Tapi gimana kalo ponakan yang masih kecil dan bandel luar biasa minta main games di laptop kesayangan penuh data penting? Ijinin atau nggak? Atau ijinin dengan kurang rela, lengkap dengan petuah-petuah "Cuci tangan dulu! Eh jangan pegang ini! Eh jangan gitu pakenya, nanti rusak! Eh...gini...eh gitu...."

Lebih pengen ponakan bisa main games sekalian belajar pake komputer atau lebih takut laptop baret-baret?

Yang mana orang, yang mana barang?

Atau waktu buku yearbook, buku berharga semasa SMA, dipinjam adik. Buku itu jatoh dengan gak sengaja, dan dia cuma menahannya dengan memegang satu halaman, yang akhirnya bikin halaman itu sobek.

Lebih pengen adik nggak terlalu merasa bersalah dengan menenangkan dan memaafkan dia, atau lebih pengen ngomel-ngomel dan menyesal udah minjemin yearbook itu ke dia?

Yang mana orang, yang mana barang?

Atau ketika punya mobil baru dan hari itu harus menjemput sepupu dari SD-nya. Sebelum dia naik, berbagai peringatan keluar dari mulut, "Ini mobil baru, jangan gini...jangan gitu.... jangan pegang ini....jangan pegang itu...." sampe si sepupu cuma bisa duduk dengan tegang, nggak berani menyentuh apa-apa padahal sebenernya dia pengen tanya macam2 tentang mobil barumu.

Lebih pengen sepupu ceria dan bisa cerita dan tanya macam-macam atau lebih pengen mobil baru (yang dalam 365 hari ke depan gak jadi mobil baru lagi) tetap seperti sedia kala selama mungkin?

Yang mana orang, yang mana barang?

Seringkali mudah kita menyatakan lebih penting orang daripada barang. Tapi seringkali juga secara ga sadar, kita lebih sayang barang daripada orang. Dan seringkali ini terjadi ke anak-anak di sekitar kita, anak, ponakan, sepupu, adik, dsb.

Kasus-kasus di atas beneran terjadi (dengan sedikit adaptasi cerita). Dan para 'pelaku'nya bukanlah orang-orang yang gak peduli. Mereka adalah orang-orang dewasa yang sesungguhnya sangat menyayangi anak-anak itu.

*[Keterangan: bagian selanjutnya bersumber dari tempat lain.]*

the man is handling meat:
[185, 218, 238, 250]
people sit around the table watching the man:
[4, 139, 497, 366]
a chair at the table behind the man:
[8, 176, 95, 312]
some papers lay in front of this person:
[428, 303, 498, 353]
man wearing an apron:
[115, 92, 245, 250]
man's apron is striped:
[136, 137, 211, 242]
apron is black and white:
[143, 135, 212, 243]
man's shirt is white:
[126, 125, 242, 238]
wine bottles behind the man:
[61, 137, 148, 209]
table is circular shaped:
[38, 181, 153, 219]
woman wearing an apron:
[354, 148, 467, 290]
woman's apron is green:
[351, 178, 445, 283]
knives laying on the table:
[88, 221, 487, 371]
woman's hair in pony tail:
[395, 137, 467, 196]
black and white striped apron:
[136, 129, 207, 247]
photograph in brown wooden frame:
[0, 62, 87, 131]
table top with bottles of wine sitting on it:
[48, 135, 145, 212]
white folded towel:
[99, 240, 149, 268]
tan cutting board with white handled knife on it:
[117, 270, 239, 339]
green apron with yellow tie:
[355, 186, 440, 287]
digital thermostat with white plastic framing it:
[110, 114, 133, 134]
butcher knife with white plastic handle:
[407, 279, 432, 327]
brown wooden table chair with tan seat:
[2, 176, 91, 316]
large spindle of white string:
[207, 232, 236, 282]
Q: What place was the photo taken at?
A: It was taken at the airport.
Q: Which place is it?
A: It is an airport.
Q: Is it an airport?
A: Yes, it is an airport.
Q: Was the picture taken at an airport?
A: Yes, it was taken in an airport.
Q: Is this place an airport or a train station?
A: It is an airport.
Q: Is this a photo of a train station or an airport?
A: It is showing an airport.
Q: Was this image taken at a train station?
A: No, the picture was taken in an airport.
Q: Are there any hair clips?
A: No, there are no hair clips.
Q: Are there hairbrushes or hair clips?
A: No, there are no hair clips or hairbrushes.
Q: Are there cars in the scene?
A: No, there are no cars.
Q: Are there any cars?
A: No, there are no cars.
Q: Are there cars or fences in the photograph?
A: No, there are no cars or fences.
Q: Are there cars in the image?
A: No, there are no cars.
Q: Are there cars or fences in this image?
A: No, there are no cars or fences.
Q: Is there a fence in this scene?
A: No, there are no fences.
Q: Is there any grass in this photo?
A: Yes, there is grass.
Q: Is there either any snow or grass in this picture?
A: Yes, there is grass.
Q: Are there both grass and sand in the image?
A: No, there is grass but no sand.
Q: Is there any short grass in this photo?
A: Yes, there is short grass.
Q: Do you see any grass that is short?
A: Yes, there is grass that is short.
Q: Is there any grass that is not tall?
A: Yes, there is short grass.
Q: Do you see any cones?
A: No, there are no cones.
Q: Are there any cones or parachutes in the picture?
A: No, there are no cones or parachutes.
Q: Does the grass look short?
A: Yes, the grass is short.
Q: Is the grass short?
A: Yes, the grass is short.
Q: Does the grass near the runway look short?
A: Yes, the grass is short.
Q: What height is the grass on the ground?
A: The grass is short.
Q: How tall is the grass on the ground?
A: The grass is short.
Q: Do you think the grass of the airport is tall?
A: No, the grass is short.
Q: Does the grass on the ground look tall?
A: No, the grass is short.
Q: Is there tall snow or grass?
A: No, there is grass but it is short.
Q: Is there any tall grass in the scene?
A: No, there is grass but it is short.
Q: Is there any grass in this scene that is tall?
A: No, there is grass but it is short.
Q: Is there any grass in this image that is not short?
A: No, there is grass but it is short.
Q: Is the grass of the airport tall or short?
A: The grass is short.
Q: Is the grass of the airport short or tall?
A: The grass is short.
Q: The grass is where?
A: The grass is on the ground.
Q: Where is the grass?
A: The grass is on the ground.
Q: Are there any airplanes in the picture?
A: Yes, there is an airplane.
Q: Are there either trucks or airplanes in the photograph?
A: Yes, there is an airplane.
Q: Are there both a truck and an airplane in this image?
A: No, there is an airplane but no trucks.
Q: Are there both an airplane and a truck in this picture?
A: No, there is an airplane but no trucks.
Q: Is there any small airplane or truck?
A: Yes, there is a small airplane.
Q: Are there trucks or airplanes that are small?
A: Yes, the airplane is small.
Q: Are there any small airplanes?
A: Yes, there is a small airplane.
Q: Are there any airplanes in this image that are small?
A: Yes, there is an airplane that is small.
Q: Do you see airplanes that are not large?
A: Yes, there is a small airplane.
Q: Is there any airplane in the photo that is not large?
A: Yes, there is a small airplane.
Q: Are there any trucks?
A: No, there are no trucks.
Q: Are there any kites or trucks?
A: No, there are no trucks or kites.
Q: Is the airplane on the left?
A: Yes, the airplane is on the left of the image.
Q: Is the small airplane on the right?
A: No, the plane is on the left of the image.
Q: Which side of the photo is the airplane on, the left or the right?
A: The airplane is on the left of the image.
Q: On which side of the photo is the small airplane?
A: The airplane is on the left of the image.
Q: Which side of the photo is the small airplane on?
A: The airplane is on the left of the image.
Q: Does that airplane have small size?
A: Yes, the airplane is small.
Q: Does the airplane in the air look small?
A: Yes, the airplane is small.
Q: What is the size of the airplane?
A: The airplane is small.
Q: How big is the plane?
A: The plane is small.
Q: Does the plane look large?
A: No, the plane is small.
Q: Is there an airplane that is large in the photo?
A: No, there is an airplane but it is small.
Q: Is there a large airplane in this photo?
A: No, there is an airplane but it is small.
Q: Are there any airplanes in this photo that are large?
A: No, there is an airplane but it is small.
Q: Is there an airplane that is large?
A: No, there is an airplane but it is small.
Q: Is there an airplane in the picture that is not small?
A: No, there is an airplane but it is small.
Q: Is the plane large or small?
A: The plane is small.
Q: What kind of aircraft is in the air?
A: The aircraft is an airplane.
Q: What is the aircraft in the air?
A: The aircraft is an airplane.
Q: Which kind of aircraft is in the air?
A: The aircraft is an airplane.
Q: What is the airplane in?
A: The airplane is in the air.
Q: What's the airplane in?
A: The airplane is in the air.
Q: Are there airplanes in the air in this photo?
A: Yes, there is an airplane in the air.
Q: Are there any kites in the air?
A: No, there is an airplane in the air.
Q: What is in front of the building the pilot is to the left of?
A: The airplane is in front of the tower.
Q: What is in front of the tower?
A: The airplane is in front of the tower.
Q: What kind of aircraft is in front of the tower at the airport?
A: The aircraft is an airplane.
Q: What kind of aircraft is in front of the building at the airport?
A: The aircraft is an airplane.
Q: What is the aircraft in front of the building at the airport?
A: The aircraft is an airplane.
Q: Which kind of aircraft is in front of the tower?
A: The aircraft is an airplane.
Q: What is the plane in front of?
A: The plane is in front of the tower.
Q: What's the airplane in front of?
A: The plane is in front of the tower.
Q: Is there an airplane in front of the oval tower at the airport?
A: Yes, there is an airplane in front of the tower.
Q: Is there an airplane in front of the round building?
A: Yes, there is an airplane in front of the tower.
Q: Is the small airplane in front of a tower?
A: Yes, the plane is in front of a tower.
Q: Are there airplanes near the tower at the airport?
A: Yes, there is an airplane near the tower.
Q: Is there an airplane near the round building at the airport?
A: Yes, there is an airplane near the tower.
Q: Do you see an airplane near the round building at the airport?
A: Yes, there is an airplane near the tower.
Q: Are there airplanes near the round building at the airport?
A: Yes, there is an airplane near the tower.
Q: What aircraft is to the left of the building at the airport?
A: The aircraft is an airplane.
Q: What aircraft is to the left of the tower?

Tapi terkadang orang dewasa yang sangat pengasih juga lupa akan nilai sesungguhnya dari benda yang dianggap sangat berharga. Dan lupa betapa itu sangat gak sebanding dengan betapa berharganya jiwa-jiwa kecil yang haus kasih sayang, yang sebenarnya cuma ingin mendapatkan perhatian dan pengertian akan kretifitas mereka.



Tulisan ini terinspirasi dari The Last Lecture by Randy Pausch.
Dia seorang suami, ayah tiga anak, perancang beberapa wahana di Disneyland, yang di usia muda menerima vonis hidupnya tinggal 3-6 bulan karena kanker pankreas yang menggerogotinya. Setelah vonis tersebut, iya memutuskan menjalani hidupnya dengan lebih optimal, salah satunya dengan memberi 'kuliah' tentang kehidupan dan meraih mimpi. (bisa temen-temen search di google atau youtube)

Dia menyebutkan banyak hal yang inspiratif dan salah satunya menginspirasi penulisan posting ini.